■ Task goal
Go through the entries below and report how many lines contain the string "internetowej". Nothing but the number is wanted.

■ Data shown
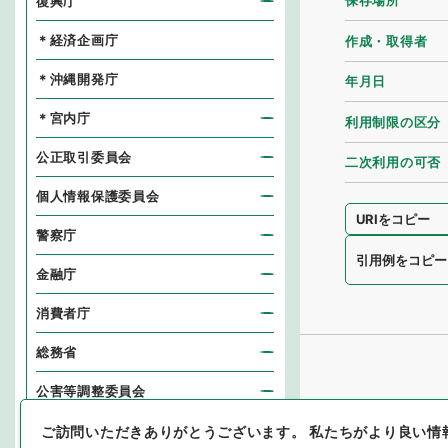
保存場所
復興庁
＊経済企画庁
作成・取得者
＊沖縄開発庁
年月日
＊宮内庁
利用制限の区分
公正取引委員会
二次利用の可否
個人情報保護委員会
URIをコピー
警察庁
引用例をコピー
金融庁
消費者庁
総務省
公害等調整委員会
消防庁
ご訪問いただきありがとうございます。
私たちがより良い情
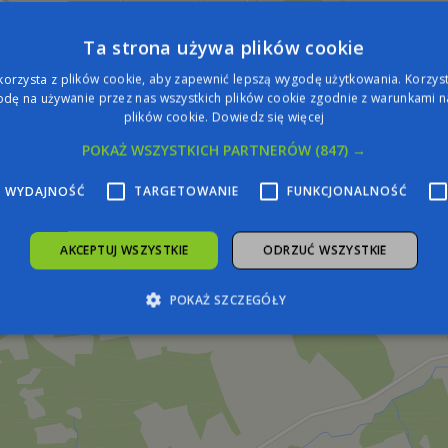
Ta strona używa plików cookie
korzysta z plików cookie, aby zapewnić lepszą wygodę użytkowania. Korzysta
dę na używanie przez nas wszystkich plików cookie zgodnie z warunkami na
plików cookie.
Dowiedz się więcej
POKAŻ WSZYSTKICH PARTNERÓW
(847) →
WYDAJNOŚĆ
TARGETOWANIE
FUNKCJONALNOŚĆ
AKCEPTUJ WSZYSTKIE
ODRZUĆ WSZYSTKIE
POKAŻ SZCZEGÓŁY
zbędne
Wydajność
Targetowanie
Funkcjonalność
Niesklasyfiko
żliwiają korzystanie z podstawowych funkcji strony internetowej, takich jak logowa
iezbędnych plików cookie nie można prawidłowo korzystać ze strony internetowej.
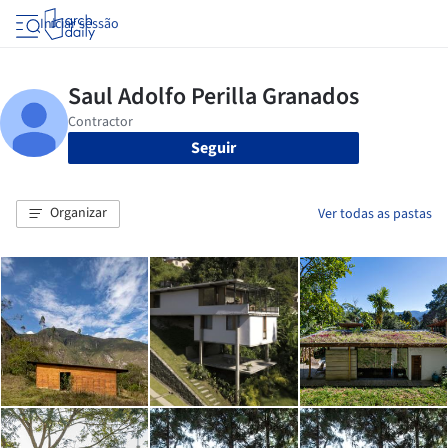
Iniciar sessão
Seguir
Organizar
Ver todas as pastas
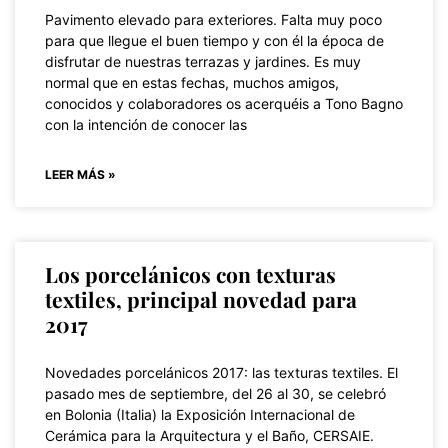
Pavimento elevado para exteriores. Falta muy poco
para que llegue el buen tiempo y con él la época de
disfrutar de nuestras terrazas y jardines. Es muy
normal que en estas fechas, muchos amigos,
conocidos y colaboradores os acerquéis a Tono Bagno
con la intención de conocer las
LEER MÁS »
Los porcelánicos con texturas
textiles, principal novedad para
2017
Novedades porcelánicos 2017: las texturas textiles. El
pasado mes de septiembre, del 26 al 30, se celebró
en Bolonia (Italia) la Exposición Internacional de
Cerámica para la Arquitectura y el Baño, CERSAIE.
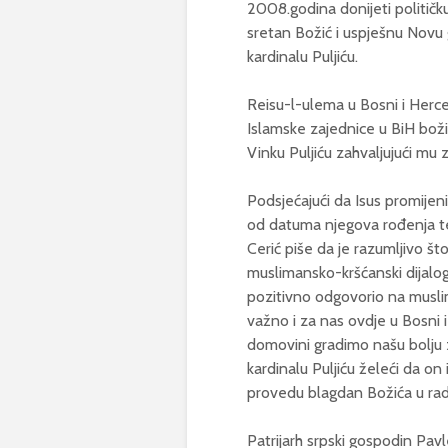
2008.godina donijeti politič
sretan Božić i uspješnu Novu g
kardinalu Puljiću.
Reisu-l-ulema u Bosni i Herceg
Islamske zajednice u BiH bož
Vinku Puljiću zahvaljujući m
Podsjećajući da Isus promijeni
od datuma njegova rođenja te
Cerić piše da je razumljivo što
muslimansko-kršćanski dijalo
pozitivno odgovorio na muslim
važno i za nas ovdje u Bosni i
domovini gradimo našu bolju za
kardinalu Puljiću želeći da on i
provedu blagdan Božića u rado
Patrijarh srpski gospodin Pav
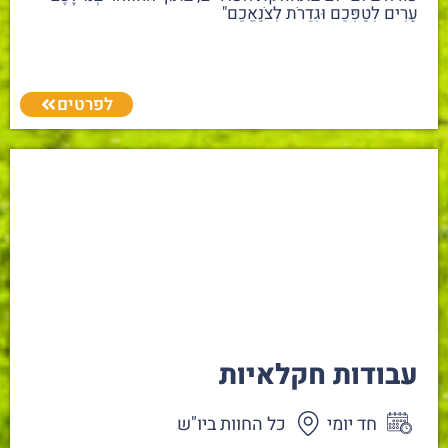
עָרִים לְטַפְּכֶם וּגְדֵרֹת לְצֹנַאֲכֶם"
לפרטים
עבודות חקלאיות
חד יומי
כל החוות ביו"ש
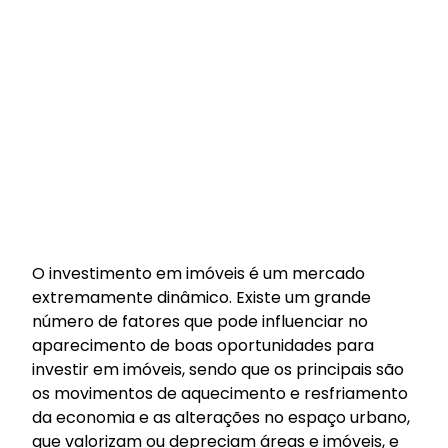
O investimento em imóveis é um mercado
extremamente dinâmico. Existe um grande
número de fatores que pode influenciar no
aparecimento de boas oportunidades para
investir em imóveis, sendo que os principais são
os movimentos de aquecimento e resfriamento
da economia e as alterações no espaço urbano,
que valorizam ou depreciam áreas e imóveis, e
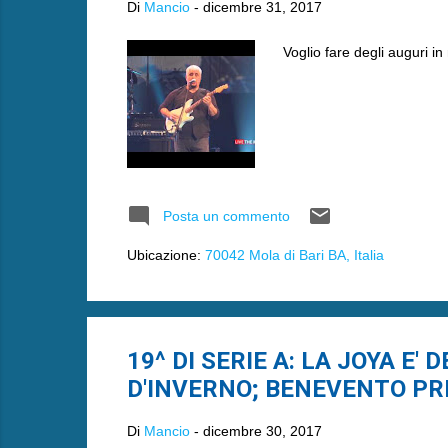
Di
Mancio
-
dicembre 31, 2017
Voglio fare degli auguri 
Posta un commento
Ubicazione:
70042 Mola di Bari BA, Italia
19^ DI SERIE A: LA JOYA E'
D'INVERNO; BENEVENTO PR
Di
Mancio
-
dicembre 30, 2017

■ Solution to this exercise
2